━━ DATA FOR PROCESSING ━━

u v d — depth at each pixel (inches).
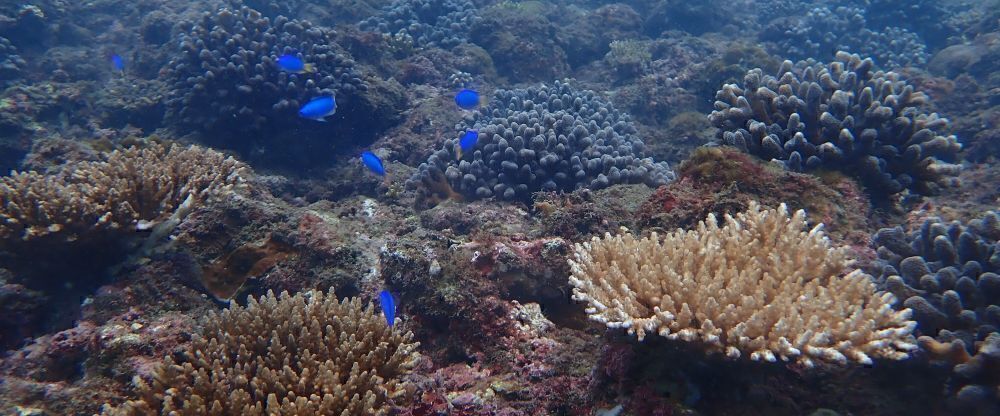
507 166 288.5
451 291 180.1
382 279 202.8
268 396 119.0
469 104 338.0
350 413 124.3
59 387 154.6
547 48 604.1
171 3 658.8
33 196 199.0
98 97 484.1
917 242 154.4
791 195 184.7
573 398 140.8
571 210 209.3
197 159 250.2
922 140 211.2
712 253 132.3
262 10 601.3
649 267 128.3
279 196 357.7
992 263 133.7
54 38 602.9
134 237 210.1
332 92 380.8
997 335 109.7
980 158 367.9
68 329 192.4
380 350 138.8
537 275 186.4
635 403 120.6
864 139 206.7
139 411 129.6
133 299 191.0
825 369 120.9
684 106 523.2
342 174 387.5
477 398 145.3
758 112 232.4
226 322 151.2
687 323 112.2
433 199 319.0
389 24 596.7
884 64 622.5
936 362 113.9
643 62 585.9
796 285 121.3
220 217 212.5
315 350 139.5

━━━

*INSTRUCTIONS TO FOLLOW*
Omit the images and transcribe all of the records above word for word.

*RESULT OF THIS EXERCISE*
u v d — depth at each pixel (inches).
507 166 288.5
451 291 180.1
382 279 202.8
268 396 119.0
469 104 338.0
350 413 124.3
59 387 154.6
547 48 604.1
171 3 658.8
33 196 199.0
98 97 484.1
917 242 154.4
791 195 184.7
573 398 140.8
571 210 209.3
197 159 250.2
922 140 211.2
712 253 132.3
262 10 601.3
649 267 128.3
279 196 357.7
992 263 133.7
54 38 602.9
134 237 210.1
332 92 380.8
997 335 109.7
980 158 367.9
68 329 192.4
380 350 138.8
537 275 186.4
635 403 120.6
864 139 206.7
139 411 129.6
133 299 191.0
825 369 120.9
684 106 523.2
342 174 387.5
477 398 145.3
758 112 232.4
226 322 151.2
687 323 112.2
433 199 319.0
389 24 596.7
884 64 622.5
936 362 113.9
643 62 585.9
796 285 121.3
220 217 212.5
315 350 139.5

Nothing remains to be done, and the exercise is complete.